**** Exercise input ****

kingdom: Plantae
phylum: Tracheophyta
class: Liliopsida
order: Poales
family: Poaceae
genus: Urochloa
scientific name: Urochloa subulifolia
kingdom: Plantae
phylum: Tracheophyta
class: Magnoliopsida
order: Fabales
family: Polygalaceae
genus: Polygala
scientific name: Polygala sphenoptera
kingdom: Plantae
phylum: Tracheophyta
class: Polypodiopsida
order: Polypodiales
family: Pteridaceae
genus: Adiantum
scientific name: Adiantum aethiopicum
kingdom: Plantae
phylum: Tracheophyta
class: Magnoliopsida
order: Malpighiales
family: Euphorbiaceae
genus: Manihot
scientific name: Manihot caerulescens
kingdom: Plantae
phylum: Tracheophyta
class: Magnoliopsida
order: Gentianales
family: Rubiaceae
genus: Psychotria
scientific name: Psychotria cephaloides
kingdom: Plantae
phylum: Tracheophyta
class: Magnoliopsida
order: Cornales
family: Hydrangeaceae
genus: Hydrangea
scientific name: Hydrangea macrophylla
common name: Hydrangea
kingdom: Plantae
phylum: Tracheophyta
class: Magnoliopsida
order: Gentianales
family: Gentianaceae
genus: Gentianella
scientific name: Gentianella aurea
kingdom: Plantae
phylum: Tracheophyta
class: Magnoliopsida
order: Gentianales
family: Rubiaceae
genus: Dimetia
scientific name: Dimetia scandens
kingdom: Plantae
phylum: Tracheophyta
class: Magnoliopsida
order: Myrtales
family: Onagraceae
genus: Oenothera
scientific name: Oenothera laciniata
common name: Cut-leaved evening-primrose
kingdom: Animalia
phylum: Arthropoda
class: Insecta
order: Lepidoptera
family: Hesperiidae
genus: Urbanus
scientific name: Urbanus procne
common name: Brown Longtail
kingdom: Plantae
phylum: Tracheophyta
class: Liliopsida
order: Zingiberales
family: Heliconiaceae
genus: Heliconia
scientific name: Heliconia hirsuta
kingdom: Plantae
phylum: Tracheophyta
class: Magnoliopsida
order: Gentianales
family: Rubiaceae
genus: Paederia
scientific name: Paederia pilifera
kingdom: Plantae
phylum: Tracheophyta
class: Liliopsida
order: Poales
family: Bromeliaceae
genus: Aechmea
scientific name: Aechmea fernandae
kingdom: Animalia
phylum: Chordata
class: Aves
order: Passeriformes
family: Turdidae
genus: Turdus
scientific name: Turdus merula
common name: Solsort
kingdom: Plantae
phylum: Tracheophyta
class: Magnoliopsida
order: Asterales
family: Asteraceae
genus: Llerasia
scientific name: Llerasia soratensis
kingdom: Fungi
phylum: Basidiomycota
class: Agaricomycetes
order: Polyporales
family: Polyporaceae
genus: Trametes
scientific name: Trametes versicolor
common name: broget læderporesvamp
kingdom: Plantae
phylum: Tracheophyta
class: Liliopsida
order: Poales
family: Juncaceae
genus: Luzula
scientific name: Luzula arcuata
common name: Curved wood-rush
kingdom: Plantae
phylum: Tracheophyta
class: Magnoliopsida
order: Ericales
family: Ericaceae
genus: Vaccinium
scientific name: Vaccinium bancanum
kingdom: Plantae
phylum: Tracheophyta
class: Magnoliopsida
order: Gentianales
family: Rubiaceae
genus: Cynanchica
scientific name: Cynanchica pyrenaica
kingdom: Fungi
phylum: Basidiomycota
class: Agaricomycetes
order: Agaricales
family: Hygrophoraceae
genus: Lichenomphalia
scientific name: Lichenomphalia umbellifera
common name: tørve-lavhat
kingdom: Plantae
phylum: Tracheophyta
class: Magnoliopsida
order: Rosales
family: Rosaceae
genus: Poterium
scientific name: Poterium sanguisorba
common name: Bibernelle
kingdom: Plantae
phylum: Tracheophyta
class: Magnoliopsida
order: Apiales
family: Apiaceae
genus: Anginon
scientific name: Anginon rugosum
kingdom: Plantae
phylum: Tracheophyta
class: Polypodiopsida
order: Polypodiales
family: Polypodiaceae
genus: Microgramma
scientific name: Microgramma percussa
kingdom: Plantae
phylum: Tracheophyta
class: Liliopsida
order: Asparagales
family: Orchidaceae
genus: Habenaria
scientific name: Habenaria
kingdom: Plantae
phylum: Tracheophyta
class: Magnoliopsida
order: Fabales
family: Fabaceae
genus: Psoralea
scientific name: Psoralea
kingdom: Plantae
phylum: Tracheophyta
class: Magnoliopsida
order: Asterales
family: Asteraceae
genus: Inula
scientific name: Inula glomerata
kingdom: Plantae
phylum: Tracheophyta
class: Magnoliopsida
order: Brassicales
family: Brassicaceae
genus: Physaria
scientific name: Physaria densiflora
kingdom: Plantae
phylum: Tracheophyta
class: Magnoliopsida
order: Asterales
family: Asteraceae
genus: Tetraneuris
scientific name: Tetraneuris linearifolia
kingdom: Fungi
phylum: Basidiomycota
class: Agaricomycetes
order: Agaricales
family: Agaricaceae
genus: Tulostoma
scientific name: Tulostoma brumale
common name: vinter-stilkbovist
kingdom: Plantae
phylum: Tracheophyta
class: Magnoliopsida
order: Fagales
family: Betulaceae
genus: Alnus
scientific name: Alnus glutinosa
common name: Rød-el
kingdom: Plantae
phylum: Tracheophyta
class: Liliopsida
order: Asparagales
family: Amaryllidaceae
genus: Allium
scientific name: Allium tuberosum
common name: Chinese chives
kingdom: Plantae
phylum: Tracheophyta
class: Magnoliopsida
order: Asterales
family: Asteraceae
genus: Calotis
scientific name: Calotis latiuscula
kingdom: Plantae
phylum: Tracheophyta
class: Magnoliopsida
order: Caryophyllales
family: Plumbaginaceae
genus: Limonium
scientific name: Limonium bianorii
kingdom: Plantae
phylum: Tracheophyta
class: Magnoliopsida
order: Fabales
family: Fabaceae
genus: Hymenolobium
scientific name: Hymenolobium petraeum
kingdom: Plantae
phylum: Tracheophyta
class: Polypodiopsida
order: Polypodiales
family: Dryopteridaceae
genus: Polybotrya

****

_Work to do_. Reproduce every line of the data above word for word, in the same order and with the same punctuation.

_Result of this exercise_.
kingdom: Plantae
phylum: Tracheophyta
class: Liliopsida
order: Poales
family: Poaceae
genus: Urochloa
scientific name: Urochloa subulifolia
kingdom: Plantae
phylum: Tracheophyta
class: Magnoliopsida
order: Fabales
family: Polygalaceae
genus: Polygala
scientific name: Polygala sphenoptera
kingdom: Plantae
phylum: Tracheophyta
class: Polypodiopsida
order: Polypodiales
family: Pteridaceae
genus: Adiantum
scientific name: Adiantum aethiopicum
kingdom: Plantae
phylum: Tracheophyta
class: Magnoliopsida
order: Malpighiales
family: Euphorbiaceae
genus: Manihot
scientific name: Manihot caerulescens
kingdom: Plantae
phylum: Tracheophyta
class: Magnoliopsida
order: Gentianales
family: Rubiaceae
genus: Psychotria
scientific name: Psychotria cephaloides
kingdom: Plantae
phylum: Tracheophyta
class: Magnoliopsida
order: Cornales
family: Hydrangeaceae
genus: Hydrangea
scientific name: Hydrangea macrophylla
common name: Hydrangea
kingdom: Plantae
phylum: Tracheophyta
class: Magnoliopsida
order: Gentianales
family: Gentianaceae
genus: Gentianella
scientific name: Gentianella aurea
kingdom: Plantae
phylum: Tracheophyta
class: Magnoliopsida
order: Gentianales
family: Rubiaceae
genus: Dimetia
scientific name: Dimetia scandens
kingdom: Plantae
phylum: Tracheophyta
class: Magnoliopsida
order: Myrtales
family: Onagraceae
genus: Oenothera
scientific name: Oenothera laciniata
common name: Cut-leaved evening-primrose
kingdom: Animalia
phylum: Arthropoda
class: Insecta
order: Lepidoptera
family: Hesperiidae
genus: Urbanus
scientific name: Urbanus procne
common name: Brown Longtail
kingdom: Plantae
phylum: Tracheophyta
class: Liliopsida
order: Zingiberales
family: Heliconiaceae
genus: Heliconia
scientific name: Heliconia hirsuta
kingdom: Plantae
phylum: Tracheophyta
class: Magnoliopsida
order: Gentianales
family: Rubiaceae
genus: Paederia
scientific name: Paederia pilifera
kingdom: Plantae
phylum: Tracheophyta
class: Liliopsida
order: Poales
family: Bromeliaceae
genus: Aechmea
scientific name: Aechmea fernandae
kingdom: Animalia
phylum: Chordata
class: Aves
order: Passeriformes
family: Turdidae
genus: Turdus
scientific name: Turdus merula
common name: Solsort
kingdom: Plantae
phylum: Tracheophyta
class: Magnoliopsida
order: Asterales
family: Asteraceae
genus: Llerasia
scientific name: Llerasia soratensis
kingdom: Fungi
phylum: Basidiomycota
class: Agaricomycetes
order: Polyporales
family: Polyporaceae
genus: Trametes
scientific name: Trametes versicolor
common name: broget læderporesvamp
kingdom: Plantae
phylum: Tracheophyta
class: Liliopsida
order: Poales
family: Juncaceae
genus: Luzula
scientific name: Luzula arcuata
common name: Curved wood-rush
kingdom: Plantae
phylum: Tracheophyta
class: Magnoliopsida
order: Ericales
family: Ericaceae
genus: Vaccinium
scientific name: Vaccinium bancanum
kingdom: Plantae
phylum: Tracheophyta
class: Magnoliopsida
order: Gentianales
family: Rubiaceae
genus: Cynanchica
scientific name: Cynanchica pyrenaica
kingdom: Fungi
phylum: Basidiomycota
class: Agaricomycetes
order: Agaricales
family: Hygrophoraceae
genus: Lichenomphalia
scientific name: Lichenomphalia umbellifera
common name: tørve-lavhat
kingdom: Plantae
phylum: Tracheophyta
class: Magnoliopsida
order: Rosales
family: Rosaceae
genus: Poterium
scientific name: Poterium sanguisorba
common name: Bibernelle
kingdom: Plantae
phylum: Tracheophyta
class: Magnoliopsida
order: Apiales
family: Apiaceae
genus: Anginon
scientific name: Anginon rugosum
kingdom: Plantae
phylum: Tracheophyta
class: Polypodiopsida
order: Polypodiales
family: Polypodiaceae
genus: Microgramma
scientific name: Microgramma percussa
kingdom: Plantae
phylum: Tracheophyta
class: Liliopsida
order: Asparagales
family: Orchidaceae
genus: Habenaria
scientific name: Habenaria
kingdom: Plantae
phylum: Tracheophyta
class: Magnoliopsida
order: Fabales
family: Fabaceae
genus: Psoralea
scientific name: Psoralea
kingdom: Plantae
phylum: Tracheophyta
class: Magnoliopsida
order: Asterales
family: Asteraceae
genus: Inula
scientific name: Inula glomerata
kingdom: Plantae
phylum: Tracheophyta
class: Magnoliopsida
order: Brassicales
family: Brassicaceae
genus: Physaria
scientific name: Physaria densiflora
kingdom: Plantae
phylum: Tracheophyta
class: Magnoliopsida
order: Asterales
family: Asteraceae
genus: Tetraneuris
scientific name: Tetraneuris linearifolia
kingdom: Fungi
phylum: Basidiomycota
class: Agaricomycetes
order: Agaricales
family: Agaricaceae
genus: Tulostoma
scientific name: Tulostoma brumale
common name: vinter-stilkbovist
kingdom: Plantae
phylum: Tracheophyta
class: Magnoliopsida
order: Fagales
family: Betulaceae
genus: Alnus
scientific name: Alnus glutinosa
common name: Rød-el
kingdom: Plantae
phylum: Tracheophyta
class: Liliopsida
order: Asparagales
family: Amaryllidaceae
genus: Allium
scientific name: Allium tuberosum
common name: Chinese chives
kingdom: Plantae
phylum: Tracheophyta
class: Magnoliopsida
order: Asterales
family: Asteraceae
genus: Calotis
scientific name: Calotis latiuscula
kingdom: Plantae
phylum: Tracheophyta
class: Magnoliopsida
order: Caryophyllales
family: Plumbaginaceae
genus: Limonium
scientific name: Limonium bianorii
kingdom: Plantae
phylum: Tracheophyta
class: Magnoliopsida
order: Fabales
family: Fabaceae
genus: Hymenolobium
scientific name: Hymenolobium petraeum
kingdom: Plantae
phylum: Tracheophyta
class: Polypodiopsida
order: Polypodiales
family: Dryopteridaceae
genus: Polybotrya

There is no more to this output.